In the context of the Israel-Hamas conflict, Iran’s offensive operations against Israel were initially reactive and chaotic, but quickly ramped up and expanded in scope, Microsoft says.
Immediately after October 7, Iranian threat actors were seen ‘leaking’ old material and using pre-existing access to networks, with their rather chaotic activities suggesting little or no coordination with Hamas, despite early claims by Iranian state media.
However, Iran-aligned adversaries quickly ramped up their cyberattacks and influence operations in support of Hamas, with 14 groups engaging in anti-Israel cyber operations two weeks into the armed war, up from only nine in the beginning.
“Since the outbreak of the Israel-Hamas war on October 7, Iran has increased its influence operations and hacking efforts against Israel, creating an ‘all hands on deck’ threat environment. These attacks were reactive and opportunistic in the early days of the war but, by late October, nearly all of its influence and major cyber actors were targeting Israel,” Microsoft notes.
As the war progressed, so did Iran’s offensive cyber ops, and by January 2024 expanded to targeting Albania, Bahrain, and the US as well. According to Microsoft, the collaboration between the involved threat actors also increased, resulting in higher effectiveness.
Two weeks after the beginning of the war, the same organizations and military bases in Israel were being targeted by multiple Iranian hacking groups.
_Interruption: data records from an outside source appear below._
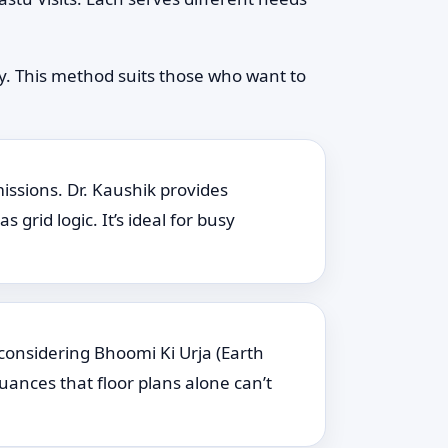
ly. This method suits those who want to
issions. Dr. Kaushik provides
rid logic. It’s ideal for busy
 considering Bhoomi Ki Urja (Earth
uances that floor plans alone can’t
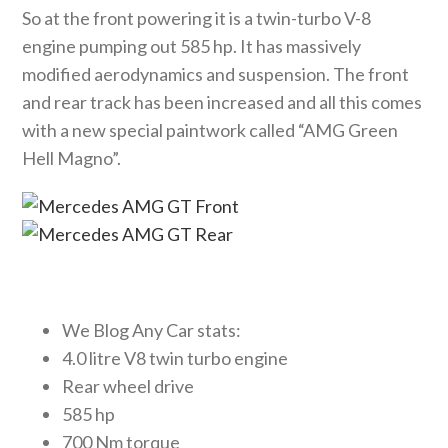
So at the front powering it is a twin-turbo V-8
engine pumping out 585 hp. It has massively
modified aerodynamics and suspension. The front
and rear track has been increased and all this comes
with a new special paintwork called “AMG Green
Hell Magno”.
We Blog Any Car stats:
4.0 litre V8 twin turbo engine
Rear wheel drive
585 hp
700 Nm torque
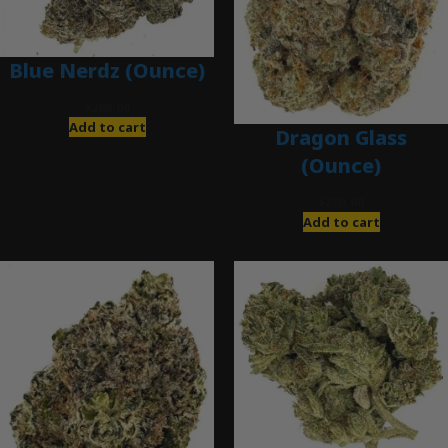
Blue Nerdz (Ounce)
$
280.00
Add to cart
Dragon Glass
(Ounce)
$
280.00
Add to cart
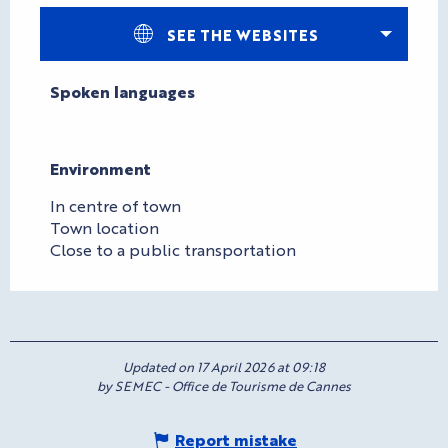
SEE THE WEBSITES
Spoken languages
Spoken languages
Environment
Environment
In centre of town
Town location
Close to a public transportation
Updated on 17 April 2026 at 09:18
by SEMEC - Office de Tourisme de Cannes
Report mistake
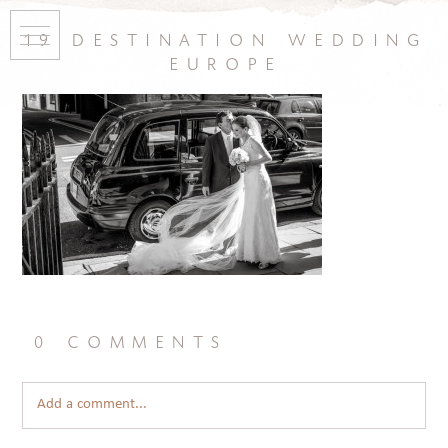
19 destination wedding
europe
0 comments
Add a comment...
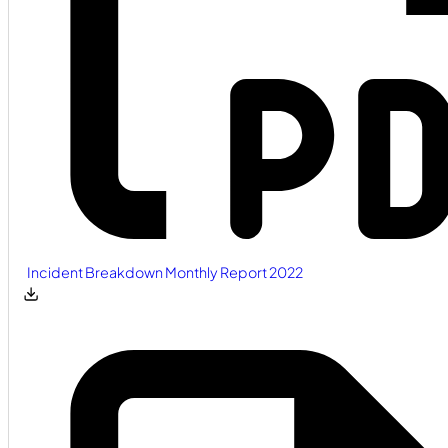
Incident Breakdown Monthly Report 2022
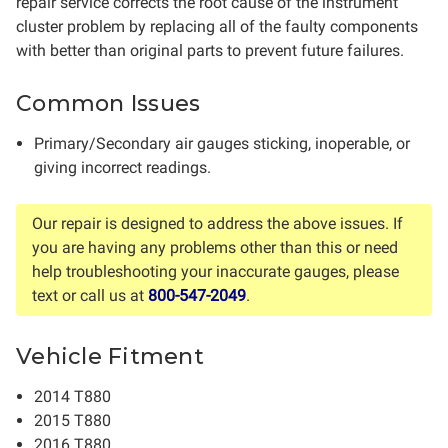
repair service corrects the root cause of the instrument
cluster problem by replacing all of the faulty components
with better than original parts to prevent future failures.
Common Issues
Primary/Secondary air gauges sticking, inoperable, or
giving incorrect readings.
Our repair is designed to address the above issues. If
you are having any problems other than this or need
help troubleshooting your inaccurate gauges, please
text or call us at
800-547-2049
.
Vehicle Fitment
2014 T880
2015 T880
2016 T880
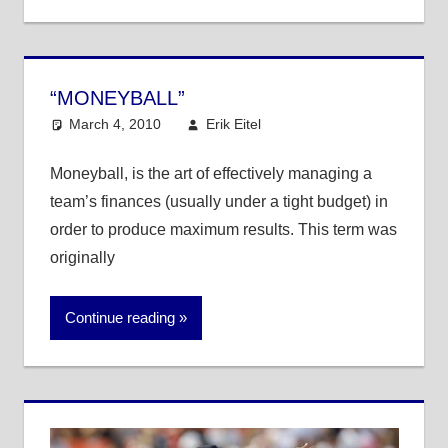
“MONEYBALL”
March 4, 2010
Erik Eitel
MLB
One comment
Moneyball, is the art of effectively managing a
team’s finances (usually under a tight budget) in
order to produce maximum results. This term was
originally
Continue reading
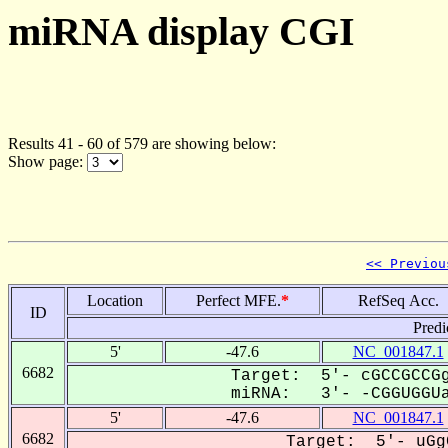
miRNA display CGI
Results 41 - 60 of 579 are showing below:
Show page:
<< Previou
Location
Perfect MFE.
*
RefSeq Acc.
ID
Predi
5'
-47.6
NC_001847.1
6682
Target: 5'- cGCCGCCGg
miRNA: 3'- -CGGUGGUa
5'
-47.6
NC_001847.1
6682
Target: 5'- uGg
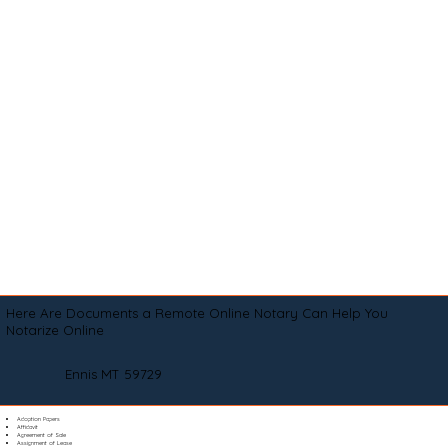
Here Are Documents a Remote Online Notary Can Help You
Notarize Online
Ennis MT 59729
Adoption Papers
Affidavit
Agreement of Sale
Assignment of Lease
The number of cyber-enabled influence operations reached 11 in October 2023, nearly double than the previous high of six in November 2022.
These included false claims of cyberattacks against an Israeli power plant by a group called Cyber Avengers (likely run by the Islamic Revolutionary Guard Corps), of hacked security cameras, and of ransomed security cameras at Nevatim Air Force Base.
Starting late November, the Iranian threat actors expanded their influence operations to countries believed to be aiding Israel, targeting organizations in Albania, Bahrain, and the US.
The observed Iranian cyber operations focused on destabilization through exaggeration, involved retaliation to Israeli attacks, and aimed to undermine Israeli security and intimidate the country’s citizens and international supporters.
Microsoft also observed Iranian threat actors impersonating their enemies and their friends, and increasingly using bulk text message and email campaigns to enhance the effect of their operations.
“Weeks into the Israel-Hamas war, we began seeing examples of collaboration among Iran-affiliated groups, enhancing what the actors could achieve. This included collaboration between an MOIS group Pink Sandstorm and Hezbollah cyber units,” Microsoft notes.
Fueled by the Israel-Hamas war, Iran nation-state cyber operations targeting Israel increased 43%. The activity is expected to become more targeted, more collaborative, and more destructive.
“The increased collaboration we have observed between different Iranian threat actors will pose greater threats in 2024 for election defenders who can no longer take solace in only tracking a few groups. Rather, a growing number of access agents, influence groups, and cyber actors makes for a more complex and intertwined threat environment,” Microsoft concludes.